Running a bulk import

Bulk import is a useful way to manage large volumes of data, and can only be run on a SQL Server database.

To mark an import specification as a bulk import, turn on the Bulk Import checkbox on Step 1 of the Import Wizard. The rest of the import specification is the same as for a standard import, with some minor exceptions that are described below. For general information on import specifications, see the iBase help for details.

Import specifications that are not suitable for bulk import

If the current import specification is not suitable for bulk importing, a message is displayed when you select the Bulk Import checkbox to warn you that you need to make some changes in your specification first. This might be for the following reasons:

  • Picture or document fields are assigned in the Assign Fields page of the Import Wizard. You must reverse the assignment of these fields before you can use the specification for a bulk import.

  • The Confirm action option is selected in the Check for Existing Records page of the Import Wizard. You must turn off this option before you can use the specification for a bulk import.

Using all available identifiers

When you are setting up a bulk import, you should try to ensure that the specification imports as much identifying detail as possible for each record. If the data you import is too vague, it might result in large numbers of matches with records that are already in your database.

In a bulk import, you cannot choose what action to perform for each of these possible matches. This could result in a lot of records being incorrectly updated. In the case of link imports, it might result in a lot of records being incorrectly added.

For this reason, use as many as possible of the available identifier fields when setting up the specification. This minimizes the possibility of records being matched that are not the same, as in the following examples:

  • Using only the Last Name field to match existing Person entities in the databases ("Smith") would result in many matches and a lot of records being updated.

  • Using the Last Name field and the First Name field (for example, "Smith, John") would result in fewer matches, but still a number of records for several different John Smiths might all be updated.

  • Using the Last Name field, the First Name field, and the Date of Birth field would result in matches where there already happened to be a John Smith with the same date of birth in the database. This is less likely, but still possible in a large database.

  • Using the Last Name, First Name, Date of Birth, Place of Birth, and Social Security Number field for each record would almost certainly guarantee that any record that matched one already in the database relates to the same real-world person and therefore should be updated.

If you have not specified all of the available identifier fields in a specification for bulk import, then a message is displayed:

WARNING: This specification does not use all available discriminators as identifiers for record matching. Usually all discriminators should be used to ensure that the correct target data is updated.

An import that would result in a high proportion of records being updated might indicate that there is insufficient identifying detail for each record. This concern will be reported as part of the safety check.

Running the bulk import specification

On the last page of the Import Wizard, click Run. If you are importing into a case-enabled database, at this point you will need to specify the case into which the records will be imported.

The import will run and all errors will be reported as they are encountered. Unlike a normal import, the process is not interactive.
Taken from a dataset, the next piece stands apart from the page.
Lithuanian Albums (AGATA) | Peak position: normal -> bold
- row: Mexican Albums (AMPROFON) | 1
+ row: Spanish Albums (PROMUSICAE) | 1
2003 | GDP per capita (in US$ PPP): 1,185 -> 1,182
Note: A bulk import will stop if the number of errors reaches a threshold that is set to 10,000 errors by default. The following error types count against this threshold:

  • Value not defined in list for field (for 'selected from code list' fields)
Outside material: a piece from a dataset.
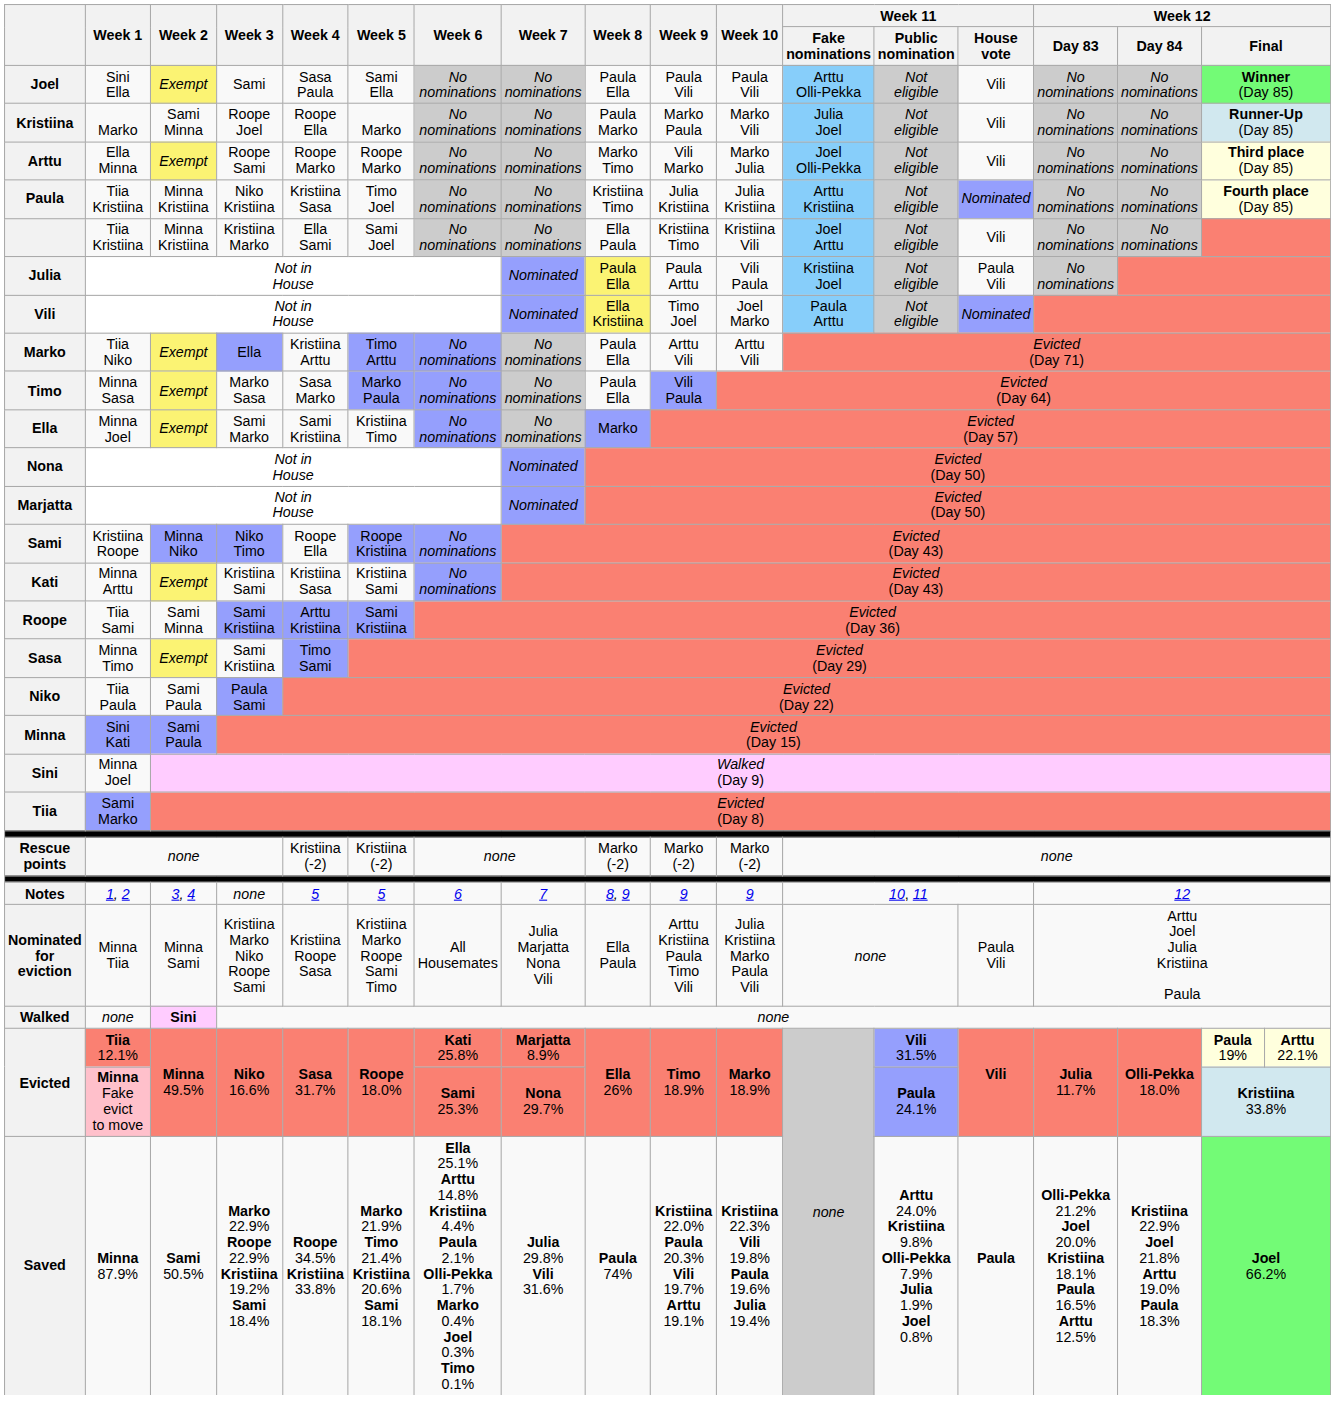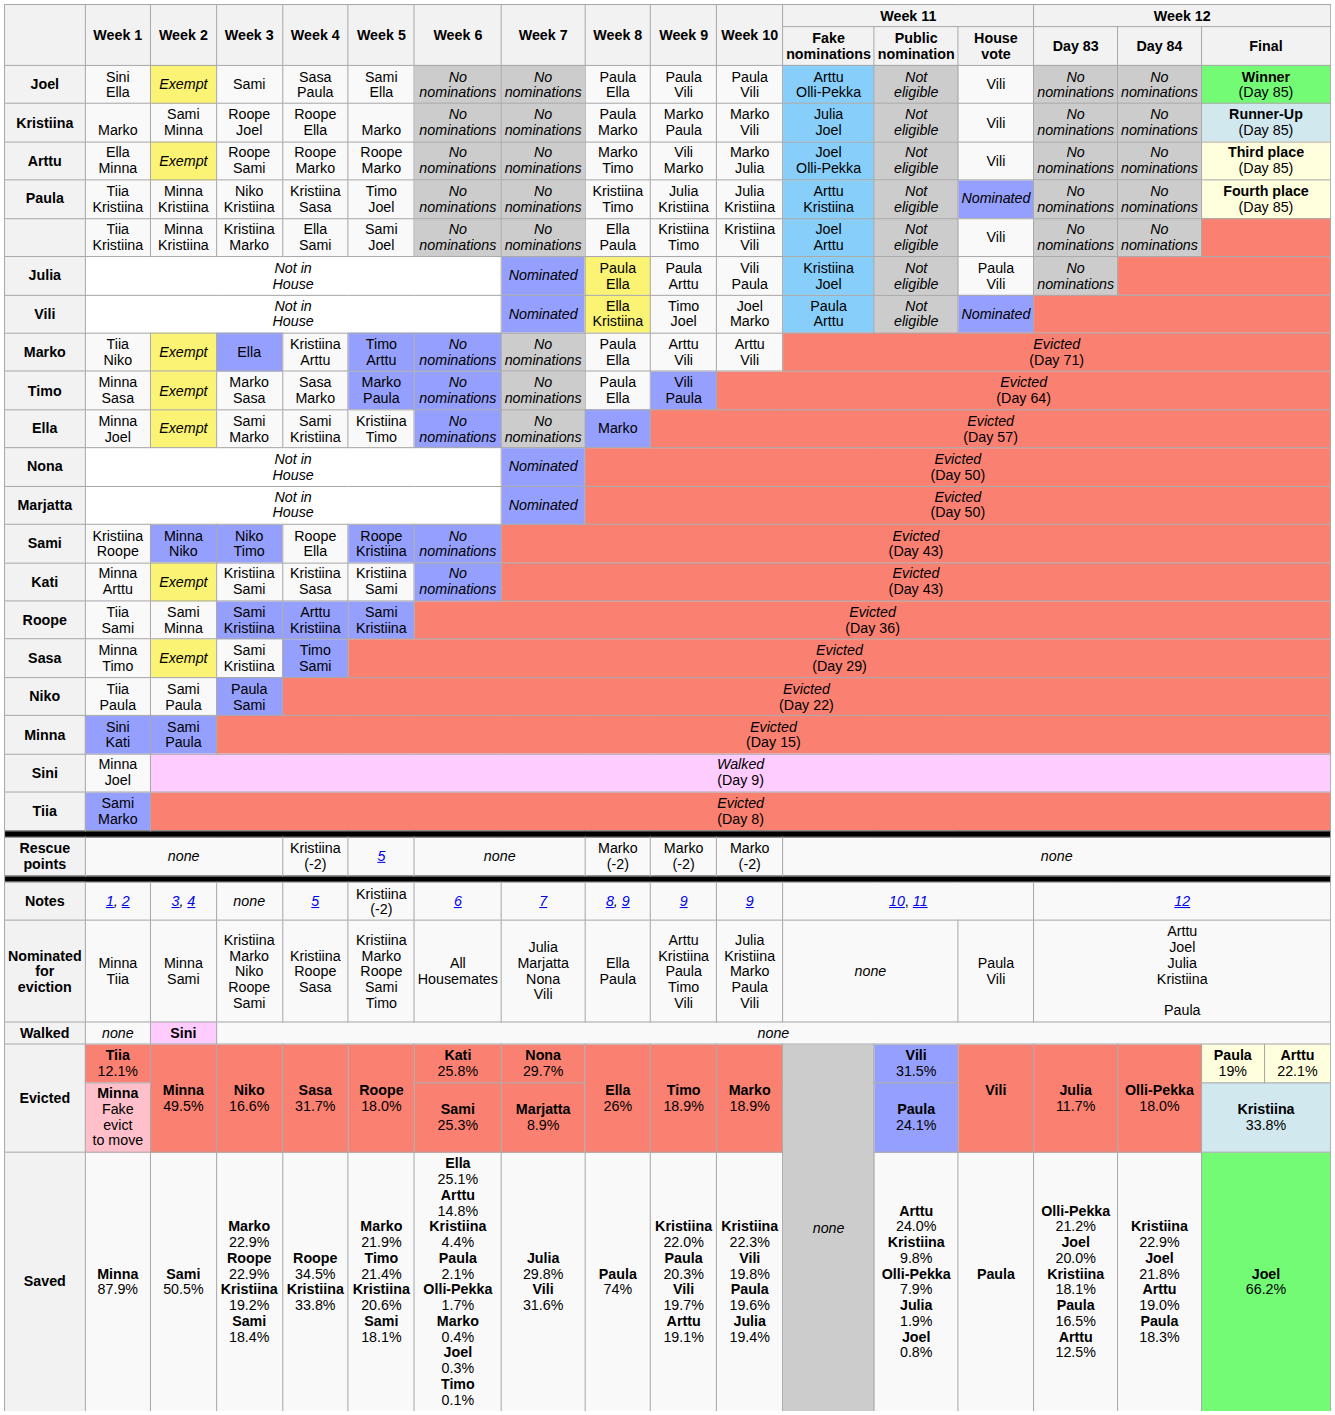Rescue points | Week 5: Kristiina (-2) -> 5
Notes | Week 5: 5 -> Kristiina (-2)
Evicted / Tiia 12.1% | Week 7: Marjatta 8.9% -> Nona 29.7%
Evicted / Minna Fake evict to move | Week 7: Nona 29.7% -> Marjatta 8.9%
  • Mandatory field value not supplied

  • Text field value too long

  • Invalid direction

  • Invalid strength

  • Invalid date

  • Invalid time

  • Invalid numbers

  • Incorrect number of columns

Verifying a bulk import specification

On the last page of the Import Wizard, click Verify. No data will be imported, but any errors that would result from importing the data are listed. This allows you to check the import source data and correct any errors in the source file or the import specification before importing the data.

Performing a safety check

As a safety check, the source file is analyzed to determine the number of records currently in the database that would be updated if the data is imported. Errors are raised based on the ratio of the number of records to be updated to the number of records to be created.

Safety checking is performed automatically when verifying the import specification, unless the Do not perform safety checks before importing checkbox is selected.